--- START ---

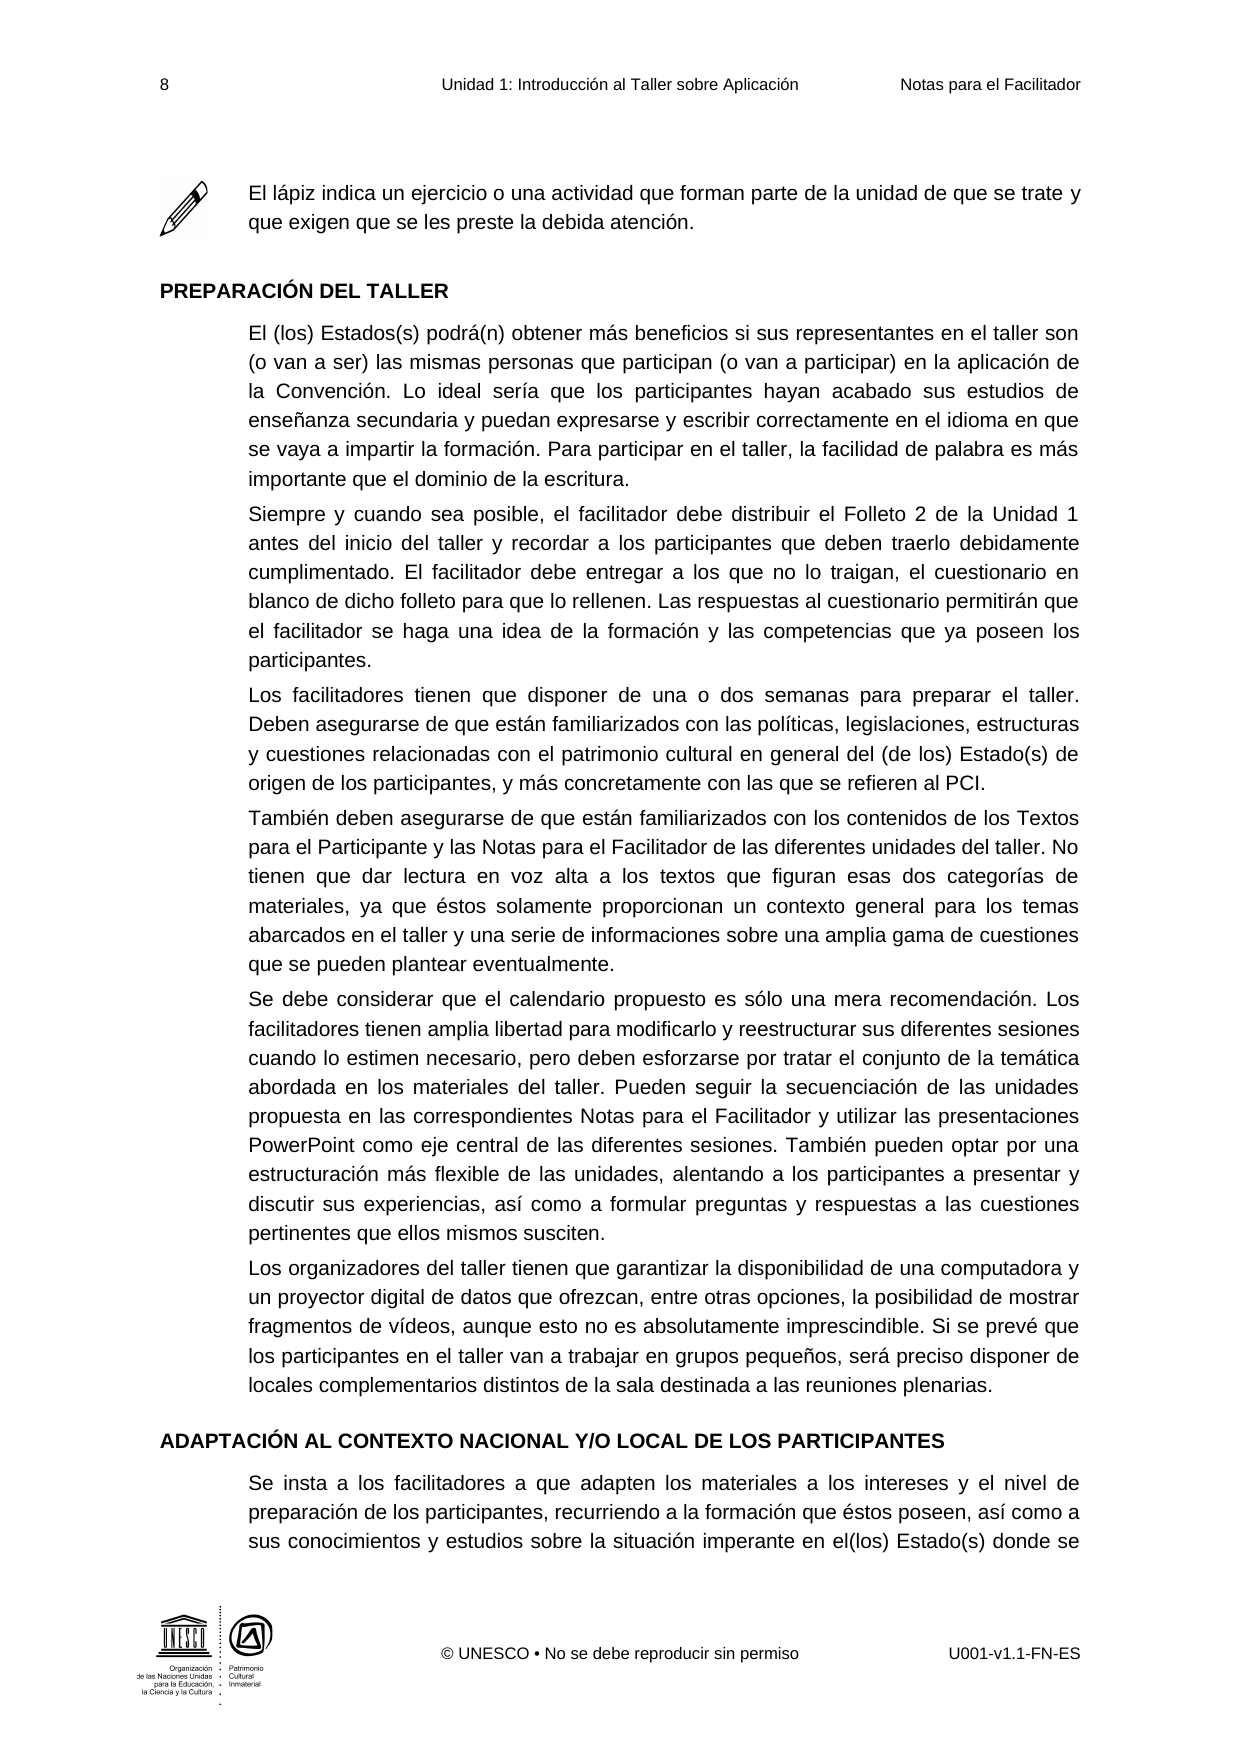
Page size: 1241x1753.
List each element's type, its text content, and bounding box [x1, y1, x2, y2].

text Se debe considerar que el calendario propuesto es sólo una mera recomendación. Los facilitadores tienen amplia libertad para modificarlo y reestructurar sus diferentes sesiones cuando lo estimen necesario, pero deben esforzarse por tratar el conjunto de la temática abordada en los materiales del taller. Pueden seguir la secuenciación de las unidades propuesta en las correspondientes Notas para el Facilitador y utilizar las presentaciones PowerPoint como eje central de las diferentes sesiones. También pueden optar por una estructuración más flexible de las unidades, alentando a los participantes a presentar y discutir sus experiencias, así como a formular preguntas y respuestas a las cuestiones pertinentes que ellos mismos susciten. [248, 983, 1081, 1246]
text El (los) Estados(s) podrá(n) obtener más beneficios si sus representantes en el taller son (o van a ser) las mismas personas que participan (o van a participar) en la aplicación de la Convención. Lo ideal sería que los participantes hayan acabado sus estudios de enseñanza secundaria y puedan expresarse y escribir correctamente en el idioma en que se vaya a impartir la formación. Para participar en el taller, la facilidad de palabra es más importante que el dominio de la escritura. [248, 317, 1081, 492]
text El lápiz indica un ejercicio o una actividad que forman parte de la unidad de que se trate y que exigen que se les preste la debida atención. [248, 177, 1081, 236]
subtitle Preparación del taller [159, 273, 1081, 304]
picture [159, 179, 208, 237]
text También deben asegurarse de que están familiarizados con los contenidos de los Textos para el Participante y las Notas para el Facilitador de las diferentes unidades del taller. No tienen que dar lectura en voz alta a los textos que figuran esas dos categorías de materiales, ya que éstos solamente proporcionan un contexto general para los temas abarcados en el taller y una serie de informaciones sobre una amplia gama de cuestiones que se pueden plantear eventualmente. [248, 802, 1081, 977]
text Los facilitadores tienen que disponer de una o dos semanas para preparar el taller. Deben asegurarse de que están familiarizados con las políticas, legislaciones, estructuras y cuestiones relacionadas con el patrimonio cultural en general del (de los) Estado(s) de origen de los participantes, y más concretamente con las que se refieren al PCI. [248, 679, 1081, 796]
text Los organizadores del taller tienen que garantizar la disponibilidad de una computadora y un proyector digital de datos que ofrezcan, entre otras opciones, la posibilidad de mostrar fragmentos de vídeos, aunque esto no es absolutamente imprescindible. Si se prevé que los participantes en el taller van a trabajar en grupos pequeños, será preciso disponer de locales complementarios distintos de la sala destinada a las reuniones plenarias. [248, 1252, 1081, 1398]
picture [136, 1606, 273, 1705]
text Se insta a los facilitadores a que adapten los materiales a los intereses y el nivel de preparación de los participantes, recurriendo a la formación que éstos poseen, así como a sus conocimientos y estudios sobre la situación imperante en el(los) Estado(s) donde se celebra el taller, y sacando también partido de su experiencia y sus competencias. Los facilitadores también pueden sustituir los ejemplos dados en los materiales del taller por sus propios ejemplos, o agregar otros extraídos de contextos locales, nacionales o regionales que resulten más pertinentes para los participantes. A este respecto, cabe señalar que algunos elementos de las Notas para el Facilitador o de los Textos para el Participante pueden necesitar una actualización en caso de que se hayan producido cambios recientes en algunos textos fundamentales de la Convención, por ejemplo en las DO. [248, 1467, 1081, 1554]
text Siempre y cuando sea posible, el facilitador debe distribuir el Folleto 2 de la Unidad 1 antes del inicio del taller y recordar a los participantes que deben traerlo debidamente cumplimentado. El facilitador debe entregar a los que no lo traigan, el cuestionario en blanco de dicho folleto para que lo rellenen. Las respuestas al cuestionario permitirán que el facilitador se haga una idea de la formación y las competencias que ya poseen los participantes. [248, 498, 1081, 673]
subtitle adaptación al contexto nacional y/o local de los participantes [159, 1423, 1081, 1454]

--- END ---

● **EXERCISE**:
Reproduce each entry above word for word. Pictures are not part of the copy.

● **RESULT**:
Page size: 1241x1753.
List each element's type, its text content, and bounding box [x1, y1, x2, y2].

text Se debe considerar que el calendario propuesto es sólo una mera recomendación. Los facilitadores tienen amplia libertad para modificarlo y reestructurar sus diferentes sesiones cuando lo estimen necesario, pero deben esforzarse por tratar el conjunto de la temática abordada en los materiales del taller. Pueden seguir la secuenciación de las unidades propuesta en las correspondientes Notas para el Facilitador y utilizar las presentaciones PowerPoint como eje central de las diferentes sesiones. También pueden optar por una estructuración más flexible de las unidades, alentando a los participantes a presentar y discutir sus experiencias, así como a formular preguntas y respuestas a las cuestiones pertinentes que ellos mismos susciten. [248, 983, 1081, 1246]
text El (los) Estados(s) podrá(n) obtener más beneficios si sus representantes en el taller son (o van a ser) las mismas personas que participan (o van a participar) en la aplicación de la Convención. Lo ideal sería que los participantes hayan acabado sus estudios de enseñanza secundaria y puedan expresarse y escribir correctamente en el idioma en que se vaya a impartir la formación. Para participar en el taller, la facilidad de palabra es más importante que el dominio de la escritura. [248, 317, 1081, 492]
text El lápiz indica un ejercicio o una actividad que forman parte de la unidad de que se trate y que exigen que se les preste la debida atención. [248, 177, 1081, 236]
subtitle Preparación del taller [159, 273, 1081, 304]
picture [159, 179, 208, 237]
text También deben asegurarse de que están familiarizados con los contenidos de los Textos para el Participante y las Notas para el Facilitador de las diferentes unidades del taller. No tienen que dar lectura en voz alta a los textos que figuran esas dos categorías de materiales, ya que éstos solamente proporcionan un contexto general para los temas abarcados en el taller y una serie de informaciones sobre una amplia gama de cuestiones que se pueden plantear eventualmente. [248, 802, 1081, 977]
text Los facilitadores tienen que disponer de una o dos semanas para preparar el taller. Deben asegurarse de que están familiarizados con las políticas, legislaciones, estructuras y cuestiones relacionadas con el patrimonio cultural en general del (de los) Estado(s) de origen de los participantes, y más concretamente con las que se refieren al PCI. [248, 679, 1081, 796]
text Los organizadores del taller tienen que garantizar la disponibilidad de una computadora y un proyector digital de datos que ofrezcan, entre otras opciones, la posibilidad de mostrar fragmentos de vídeos, aunque esto no es absolutamente imprescindible. Si se prevé que los participantes en el taller van a trabajar en grupos pequeños, será preciso disponer de locales complementarios distintos de la sala destinada a las reuniones plenarias. [248, 1252, 1081, 1398]
picture [136, 1606, 273, 1705]
text Se insta a los facilitadores a que adapten los materiales a los intereses y el nivel de preparación de los participantes, recurriendo a la formación que éstos poseen, así como a sus conocimientos y estudios sobre la situación imperante en el(los) Estado(s) donde se celebra el taller, y sacando también partido de su experiencia y sus competencias. Los facilitadores también pueden sustituir los ejemplos dados en los materiales del taller por sus propios ejemplos, o agregar otros extraídos de contextos locales, nacionales o regionales que resulten más pertinentes para los participantes. A este respecto, cabe señalar que algunos elementos de las Notas para el Facilitador o de los Textos para el Participante pueden necesitar una actualización en caso de que se hayan producido cambios recientes en algunos textos fundamentales de la Convención, por ejemplo en las DO. [248, 1467, 1081, 1554]
text Siempre y cuando sea posible, el facilitador debe distribuir el Folleto 2 de la Unidad 1 antes del inicio del taller y recordar a los participantes que deben traerlo debidamente cumplimentado. El facilitador debe entregar a los que no lo traigan, el cuestionario en blanco de dicho folleto para que lo rellenen. Las respuestas al cuestionario permitirán que el facilitador se haga una idea de la formación y las competencias que ya poseen los participantes. [248, 498, 1081, 673]
subtitle adaptación al contexto nacional y/o local de los participantes [159, 1423, 1081, 1454]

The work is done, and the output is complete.